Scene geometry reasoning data
::::

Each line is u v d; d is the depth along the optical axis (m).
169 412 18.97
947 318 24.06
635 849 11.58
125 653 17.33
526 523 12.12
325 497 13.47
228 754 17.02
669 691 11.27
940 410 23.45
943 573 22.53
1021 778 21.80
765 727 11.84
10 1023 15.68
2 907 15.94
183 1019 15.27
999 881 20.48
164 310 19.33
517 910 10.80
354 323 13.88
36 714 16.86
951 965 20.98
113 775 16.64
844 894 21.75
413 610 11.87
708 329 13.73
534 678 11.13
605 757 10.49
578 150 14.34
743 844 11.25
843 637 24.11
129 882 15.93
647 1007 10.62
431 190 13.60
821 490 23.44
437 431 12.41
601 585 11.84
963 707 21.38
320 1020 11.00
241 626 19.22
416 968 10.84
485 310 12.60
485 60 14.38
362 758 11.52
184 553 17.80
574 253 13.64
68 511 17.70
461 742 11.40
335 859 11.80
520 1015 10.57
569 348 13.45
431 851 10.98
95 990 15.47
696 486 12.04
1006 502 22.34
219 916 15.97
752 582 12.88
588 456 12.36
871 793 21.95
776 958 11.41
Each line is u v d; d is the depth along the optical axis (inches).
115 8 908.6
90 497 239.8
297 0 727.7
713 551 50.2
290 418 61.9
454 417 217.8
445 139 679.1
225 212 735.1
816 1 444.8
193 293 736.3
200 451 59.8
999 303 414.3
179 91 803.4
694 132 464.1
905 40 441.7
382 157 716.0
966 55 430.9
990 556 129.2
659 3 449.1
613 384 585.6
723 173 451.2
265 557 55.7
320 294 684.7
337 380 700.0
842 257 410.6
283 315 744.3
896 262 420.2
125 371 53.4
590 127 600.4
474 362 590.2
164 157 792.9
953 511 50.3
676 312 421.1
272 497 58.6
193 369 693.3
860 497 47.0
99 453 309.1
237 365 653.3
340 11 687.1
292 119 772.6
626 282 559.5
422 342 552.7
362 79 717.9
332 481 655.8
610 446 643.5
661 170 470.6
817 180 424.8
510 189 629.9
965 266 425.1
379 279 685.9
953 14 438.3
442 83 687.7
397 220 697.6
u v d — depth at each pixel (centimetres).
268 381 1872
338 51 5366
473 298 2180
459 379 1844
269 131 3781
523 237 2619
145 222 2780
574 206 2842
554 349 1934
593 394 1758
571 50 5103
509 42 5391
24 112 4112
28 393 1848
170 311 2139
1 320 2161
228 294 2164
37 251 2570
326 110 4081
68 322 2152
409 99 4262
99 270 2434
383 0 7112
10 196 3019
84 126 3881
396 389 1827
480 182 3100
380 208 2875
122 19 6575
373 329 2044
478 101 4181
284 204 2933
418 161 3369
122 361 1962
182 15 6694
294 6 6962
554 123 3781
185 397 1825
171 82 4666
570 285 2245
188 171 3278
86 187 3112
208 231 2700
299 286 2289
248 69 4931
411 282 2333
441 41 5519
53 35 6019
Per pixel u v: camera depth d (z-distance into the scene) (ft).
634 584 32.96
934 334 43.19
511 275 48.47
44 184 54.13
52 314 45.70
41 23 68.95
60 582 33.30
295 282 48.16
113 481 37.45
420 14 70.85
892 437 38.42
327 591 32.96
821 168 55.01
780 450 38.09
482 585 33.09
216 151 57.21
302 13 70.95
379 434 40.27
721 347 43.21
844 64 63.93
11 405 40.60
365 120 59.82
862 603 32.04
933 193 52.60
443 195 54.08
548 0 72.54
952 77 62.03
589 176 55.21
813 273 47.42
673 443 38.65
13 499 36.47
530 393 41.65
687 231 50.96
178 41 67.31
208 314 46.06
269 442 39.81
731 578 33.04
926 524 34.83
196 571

::::

Task item:
Respond with a single number, namely how many lines of the entries contain the word "axis".

Task answer:
2